Dataset excerpts:
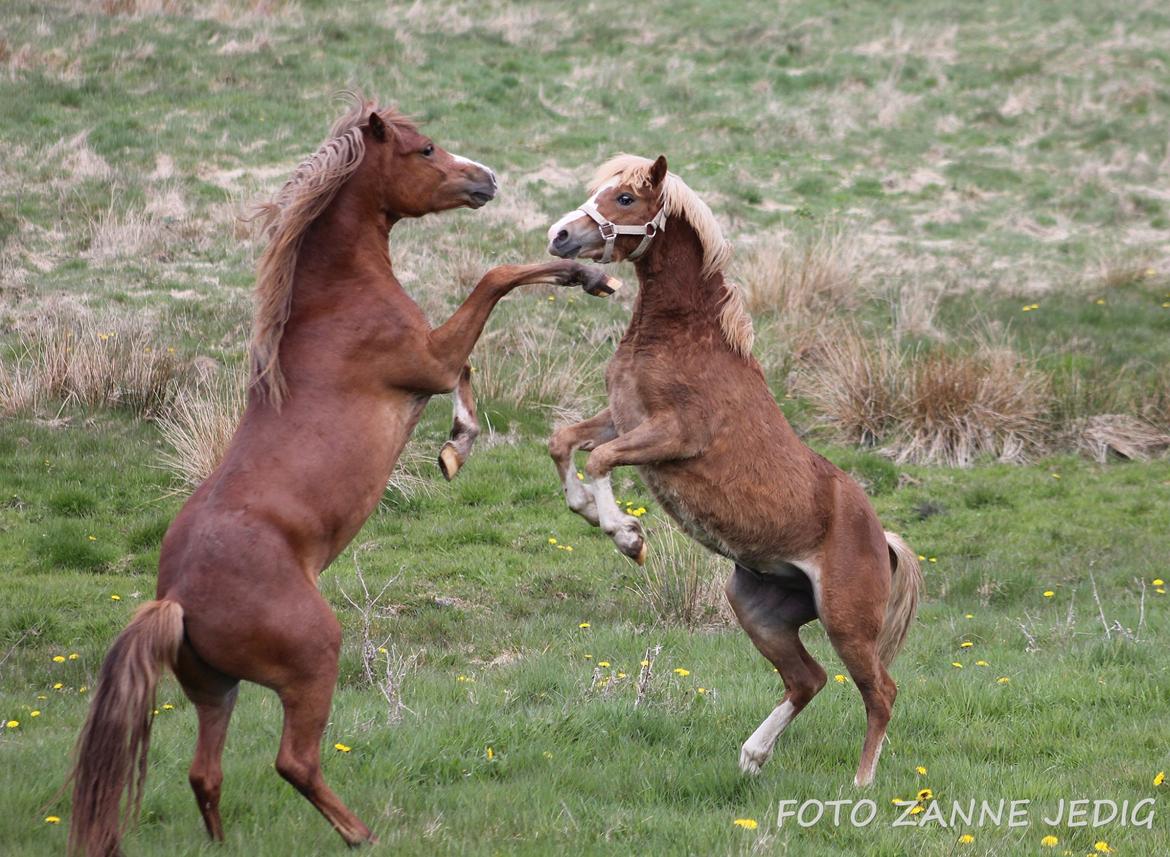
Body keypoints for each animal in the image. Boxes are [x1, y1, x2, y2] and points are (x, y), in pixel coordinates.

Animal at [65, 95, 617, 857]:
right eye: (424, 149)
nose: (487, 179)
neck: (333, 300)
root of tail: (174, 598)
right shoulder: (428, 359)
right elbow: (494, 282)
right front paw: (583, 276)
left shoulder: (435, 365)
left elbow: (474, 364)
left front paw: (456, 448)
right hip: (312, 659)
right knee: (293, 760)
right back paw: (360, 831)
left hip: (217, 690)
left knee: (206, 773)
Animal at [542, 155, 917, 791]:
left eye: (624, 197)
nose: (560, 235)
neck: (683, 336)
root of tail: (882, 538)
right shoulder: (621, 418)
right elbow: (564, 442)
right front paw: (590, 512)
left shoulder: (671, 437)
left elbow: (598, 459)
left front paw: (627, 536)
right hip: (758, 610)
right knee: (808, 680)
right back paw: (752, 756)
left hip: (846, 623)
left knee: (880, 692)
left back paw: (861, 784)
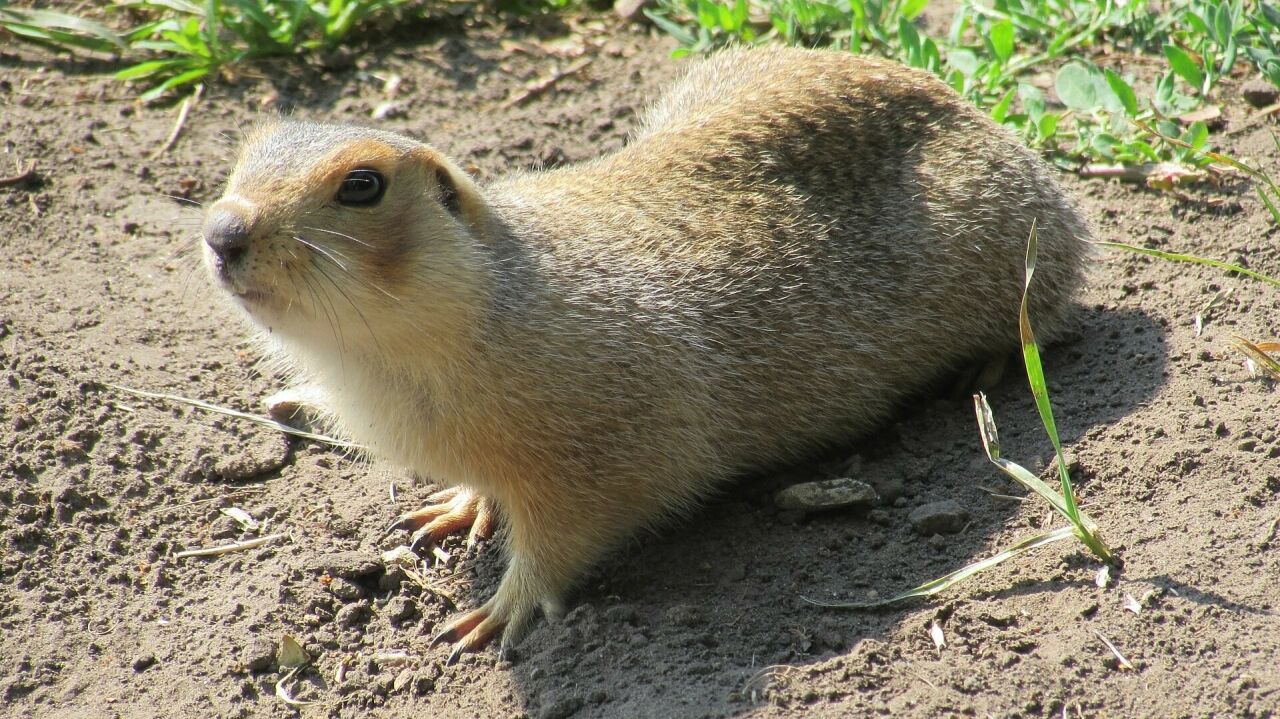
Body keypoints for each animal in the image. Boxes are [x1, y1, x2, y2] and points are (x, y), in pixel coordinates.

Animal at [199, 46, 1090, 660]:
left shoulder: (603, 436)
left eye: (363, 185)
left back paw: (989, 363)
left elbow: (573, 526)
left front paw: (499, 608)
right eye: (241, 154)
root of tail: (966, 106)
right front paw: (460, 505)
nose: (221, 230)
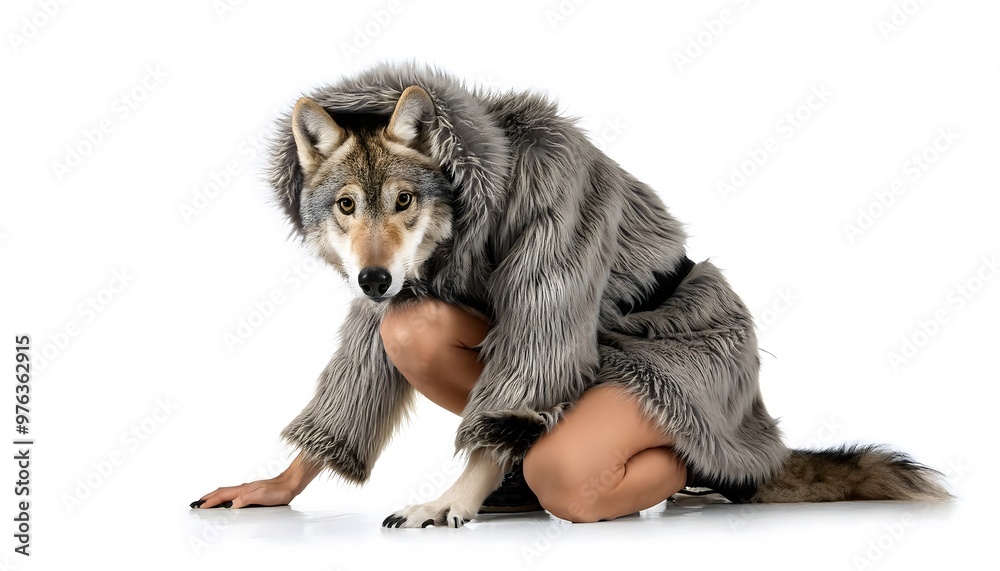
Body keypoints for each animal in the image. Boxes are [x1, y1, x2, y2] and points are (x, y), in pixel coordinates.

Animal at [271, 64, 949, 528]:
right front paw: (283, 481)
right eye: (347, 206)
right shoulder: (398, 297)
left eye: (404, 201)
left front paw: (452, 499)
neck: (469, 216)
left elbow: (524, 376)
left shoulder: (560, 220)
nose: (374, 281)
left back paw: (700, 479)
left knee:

Task prompt:
For this exercise, retype the data above exactly and skip every image.

Written response:
Body keypoints for each animal in the image. Boxes are [x1, y1, x2, y2] and points are (x, y), in pixel coordinates.

Animal at [65, 95, 617, 857]:
right eye: (424, 149)
nose: (487, 179)
neck: (333, 300)
root of tail: (174, 598)
right shoulder: (428, 359)
right elbow: (494, 282)
right front paw: (583, 276)
left shoulder: (435, 365)
left elbow: (474, 364)
left front paw: (456, 448)
right hip: (312, 659)
right knee: (293, 760)
right back paw: (360, 831)
left hip: (217, 690)
left knee: (206, 773)
Animal at [542, 155, 917, 791]:
left eye: (624, 197)
nose: (560, 235)
neck: (683, 336)
root of tail: (882, 538)
right shoulder: (621, 418)
right elbow: (564, 442)
right front paw: (590, 512)
left shoulder: (671, 437)
left elbow: (598, 459)
left front paw: (627, 536)
right hip: (758, 610)
right knee: (808, 680)
right back paw: (752, 756)
left hip: (846, 623)
left knee: (880, 692)
left back paw: (861, 784)
Body keypoints for each animal in the image. Boxes are [x1, y1, x2, y2] and points are (x, y), in pixel coordinates.

Animal at [199, 46, 1090, 660]:
left shoulder: (603, 436)
left eye: (363, 185)
left back paw: (989, 363)
left elbow: (573, 526)
left front paw: (499, 608)
right eye: (241, 154)
root of tail: (966, 106)
right front paw: (460, 505)
nose: (221, 230)
Body keypoints for each animal in the image. Boxes are [x1, y1, x2, y2] and points are (x, y), in pixel coordinates.

Animal at [271, 64, 949, 528]:
right front paw: (283, 481)
right eye: (347, 206)
right shoulder: (398, 297)
left eye: (404, 201)
left front paw: (452, 499)
neck: (469, 216)
left elbow: (524, 376)
left shoulder: (560, 220)
nose: (374, 281)
left back paw: (700, 479)
left knee:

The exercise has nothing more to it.